Wojownicze starcie dla sosnowiczan - relacja z meczu Zagłębie Sosnowiec - Legia Warszawa

W konfrontacji sosnowiczan ze stołeczną Legią nie zabrakło emocji, które towarzyszyły pojedynkowi do ostatnich sekund. Po meczu walki zwycięscy z parkietu schodzili koszykarze Zagłębia.

Olga Krzysztofik
Olga Krzysztofik
Podczas poprzedniej kolejki Zagłębie pokonało w Prudniku miejscową Pogoń, a zwycięstwo kontuzją okupił Marcin Kosiński, przez co jego występ w piątkowym starciu było niepewne. Gracz jednak bez ograniczeń uczestniczył w przedmeczowej rozgrzewce, a potem rozpoczął spotkanie w wyjściowym składzie, będąc wyróżniającą się postacią na boisku.
Zawodnicy obu drużyn twardo walczyli pod koszami, a także w obronie. Choć w pierwszej akcji sosnowiczanie łatwo stracili punkty, to błyskawicznie złapali odpowiedni rytm gry i pojedynek był zacięty, a prowadzenie przechodziło z rąk do rąk. Spokojnie rozegrana przez Legię akcja, wykończona przez Marcela Wilczka, ustaliła wynik premierowej kwarty (26:28). Zarówno Zagłębie, jak i Legia odważnie wchodziły pod kosz przeciwnika.

Konfrontacja toczyła się w szybkim tempie, a wynik nieustannie oscylował w okolicach remisu. Gdyby w grze podopiecznych Tomasza Służałka nie było tylu niedokładności, to udałoby im się utrzymać prowadzenie, schodząc na przerwę. Tymczasem za sprawą rzutu Cezarego Trybańskiego po pierwszej połowie był remis 46:46.

W postawie Legionistów w oczy rzucała się niska skuteczność rzutów wolnych, przed przerwą wyniosła ona zaledwie 33 proc. (przy 80 proc. rywali). Natomiast, w przypadku Zagłębia, dobrze funkcjonowały rzuty z dystansu, w samej drugiej kwarcie sosnowiczanie oddali czterokrotnie trafili za trzy.

Po powrocie z szatni pojedynek toczył się wedle tego samego tempa, konfrontacja była klasycznym meczem walki. Gospodarzom udało się odskoczyć na pięć punktów, dzięki trójce Pawła Bogdanowicza. Zagłębie wykorzystywało swoje szanse i utrzymywało minimalną przewagę, ale przed ostatnią kwartą na tablicy wyników widniał remis 61:61, więc szala zwycięstwa mogła przechylić się na każdą ze stron.

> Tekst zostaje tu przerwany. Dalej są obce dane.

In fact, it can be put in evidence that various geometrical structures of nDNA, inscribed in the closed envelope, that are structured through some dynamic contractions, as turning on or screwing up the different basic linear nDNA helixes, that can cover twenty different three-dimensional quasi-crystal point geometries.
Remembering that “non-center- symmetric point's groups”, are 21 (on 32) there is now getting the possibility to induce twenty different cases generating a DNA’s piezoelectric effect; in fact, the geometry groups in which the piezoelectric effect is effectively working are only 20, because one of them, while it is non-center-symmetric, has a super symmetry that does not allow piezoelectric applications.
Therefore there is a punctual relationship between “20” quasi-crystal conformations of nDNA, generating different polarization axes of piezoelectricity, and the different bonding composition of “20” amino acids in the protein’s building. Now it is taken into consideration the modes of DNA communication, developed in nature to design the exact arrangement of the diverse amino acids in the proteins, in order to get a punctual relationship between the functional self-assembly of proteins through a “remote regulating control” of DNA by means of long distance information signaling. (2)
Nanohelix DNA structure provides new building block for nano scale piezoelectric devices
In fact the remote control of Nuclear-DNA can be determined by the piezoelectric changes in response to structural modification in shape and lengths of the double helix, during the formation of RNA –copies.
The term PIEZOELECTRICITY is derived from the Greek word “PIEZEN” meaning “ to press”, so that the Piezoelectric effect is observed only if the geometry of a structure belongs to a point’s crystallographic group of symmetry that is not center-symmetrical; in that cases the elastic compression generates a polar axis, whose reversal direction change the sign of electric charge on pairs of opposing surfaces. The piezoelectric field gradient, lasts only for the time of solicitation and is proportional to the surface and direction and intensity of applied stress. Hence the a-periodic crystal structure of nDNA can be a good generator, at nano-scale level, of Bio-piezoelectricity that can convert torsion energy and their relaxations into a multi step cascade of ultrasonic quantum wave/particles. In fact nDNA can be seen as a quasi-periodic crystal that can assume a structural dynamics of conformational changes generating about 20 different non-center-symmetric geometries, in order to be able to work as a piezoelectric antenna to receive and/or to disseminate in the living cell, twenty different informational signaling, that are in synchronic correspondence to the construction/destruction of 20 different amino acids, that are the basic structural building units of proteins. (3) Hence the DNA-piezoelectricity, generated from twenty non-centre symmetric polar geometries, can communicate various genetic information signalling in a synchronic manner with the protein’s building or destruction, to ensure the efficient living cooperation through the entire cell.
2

Ekipa gości objęła trzypunktowe prowadzenie, a w trzeciej minucie czwartej odsłony piąty faul złapał Grzegorz Mordzak, który był jednym z motorów napędowych Zagłębia. Walka rozgorzała na całego, emocje udzieliły się również licznie zgromadzonej publiczności. Sosnowiczanie, dzięki Marcinowi Kosińskiemu osiągnęli wynik 75:72, ich dalsza twarda i skuteczna gra w obronie pozwoliła na utrzymywanie tego prowadzenia.

Na 32 sekundy przed końcem kwarty Paweł Bogdanowicz, wykańczając lay-up, dał Zagłębiu cztery punkty przewagi. W ostatnich sekundach emocje udzieliły się również szkoleniowcom obu zespołów. Legioniści seryjnie faulowali (bez konsekwencji), lecz na nic im się to zdało - to bowiem gospodarze odnieśli cenny triumf.

Zagłębie Sosnowiec - Legia Warszawa 78:75 (26:28, 20:18, 15:15, 17:14)

Zagłębie: Bogdanowicz 20 (4x3 pkt), Mordzak 19, Kosiński 15, Wójciak 8, Piechowicz 6, Nowerski 5, Sadło 4, Gospodarek 1, Przyborowski 0.

Legia: M. Wilczek 21 (4x3 pkt), Trybański 20, Aleksandrowicz 10, Kwiatkowski 9, Bierwagen 7, Ł. Wilczek 6, Kobus 2, Paszkiewicz 0, Zapert 0.